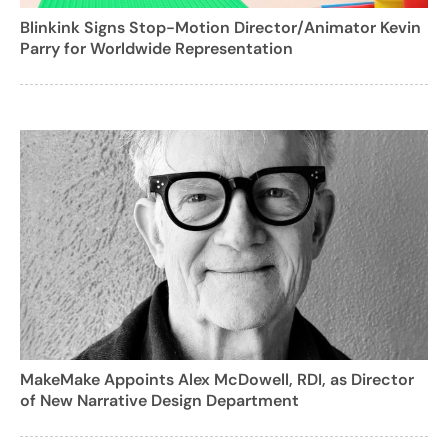
Blinkink Signs Stop-Motion Director/Animator Kevin
Parry for Worldwide Representation
MakeMake Appoints Alex McDowell, RDI, as Director
of New Narrative Design Department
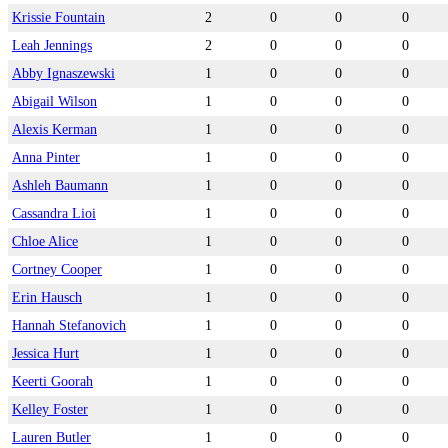
Krissie Fountain
2
0
0
0
Leah Jennings
2
0
0
0
Abby Ignaszewski
1
0
0
0
Abigail Wilson
1
0
0
0
Alexis Kerman
1
0
0
0
Anna Pinter
1
0
0
0
Ashleh Baumann
1
0
0
0
Cassandra Lioi
1
0
0
0
Chloe Alice
1
0
0
0
Cortney Cooper
1
0
0
0
Erin Hausch
1
0
0
0
Hannah Stefanovich
1
0
0
0
Jessica Hurt
1
0
0
0
Keerti Goorah
1
0
0
0
Kelley Foster
1
0
0
0
Lauren Butler
1
0
0
0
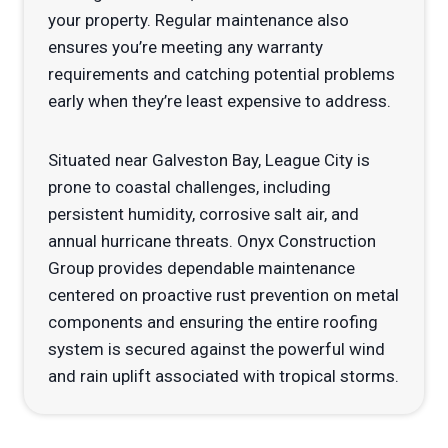
your property. Regular maintenance also
ensures you’re meeting any warranty
requirements and catching potential problems
early when they’re least expensive to address.
Situated near Galveston Bay, League City is
prone to coastal challenges, including
persistent humidity, corrosive salt air, and
annual hurricane threats. Onyx Construction
Group provides dependable maintenance
centered on proactive rust prevention on metal
components and ensuring the entire roofing
system is secured against the powerful wind
and rain uplift associated with tropical storms.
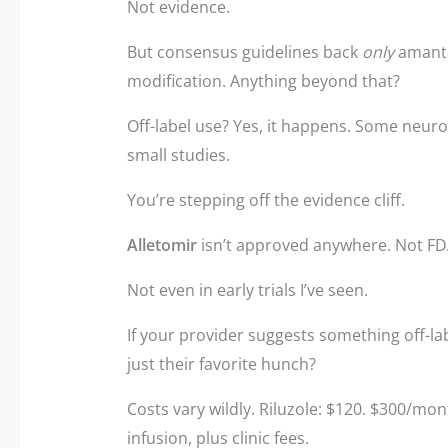
Not evidence.
But consensus guidelines back
only
amantad
modification. Anything beyond that?
Off-label use? Yes, it happens. Some neur
small studies.
You’re stepping off the evidence cliff.
Alletomir
isn’t approved anywhere. Not FD
Not even in early trials I’ve seen.
If your provider suggests something off-labe
just their favorite hunch?
Costs vary wildly. Riluzole: $120. $300/mo
infusion, plus clinic fees.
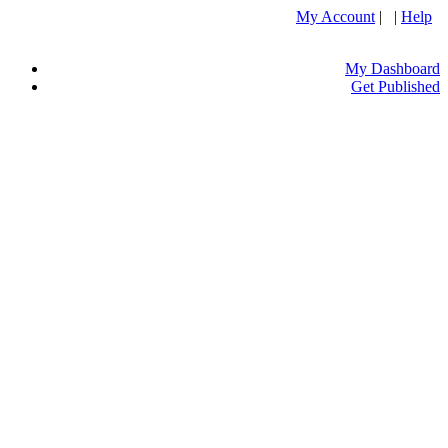
My Account
| |
Help
My Dashboard
Get Published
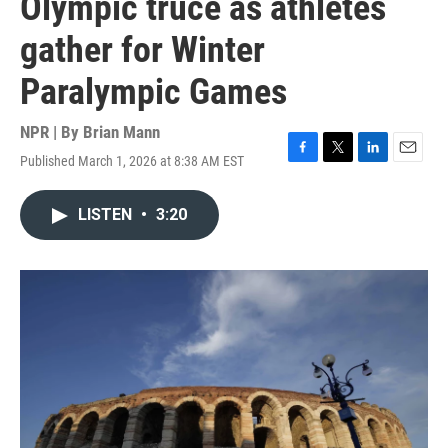
Olympic truce as athletes
gather for Winter
Paralympic Games
NPR | By
Brian Mann
Published March 1, 2026 at 8:38 AM EST
F
T
L
E
a
w
i
m
c
i
n
a
LISTEN
•
3:20
e
t
k
i
b
t
e
l
o
e
d
o
r
I
k
n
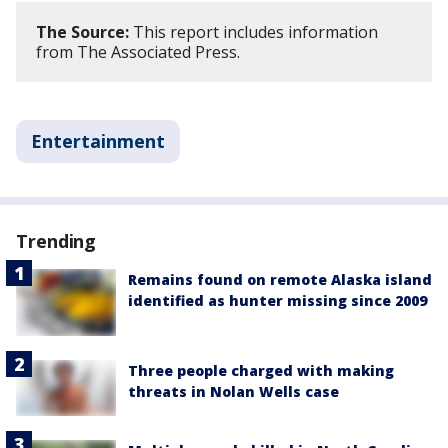
The Source:
This report includes information
from The Associated Press.
Entertainment
Trending
Remains found on remote Alaska island
identified as hunter missing since 2009
Three people charged with making
threats in Nolan Wells case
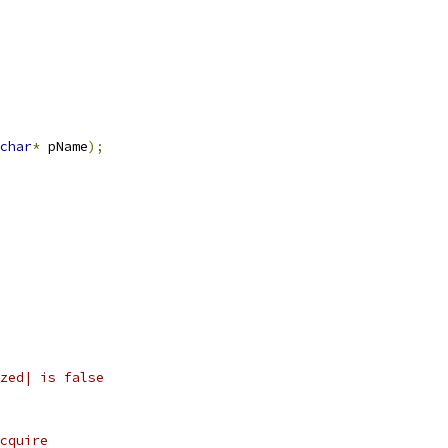
char
*
 pName
);
zed| is false
cquire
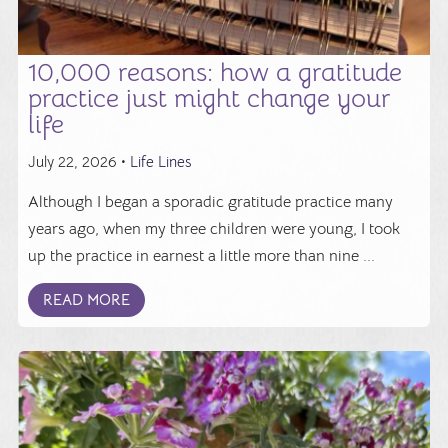
10,000 reasons: how a gratitude
practice just might change your
life
July 22, 2026 •
Life Lines
Although I began a sporadic gratitude practice many
years ago, when my three children were young, I took
up the practice in earnest a little more than nine ...
READ MORE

□ □ □ □ □

#### Problem description:
Which of the lines above carry the string "threats"? Pick them out and copy them.

#### Reply to the exercise:
annual hurricane threats. Onyx Construction
threats in Nolan Wells case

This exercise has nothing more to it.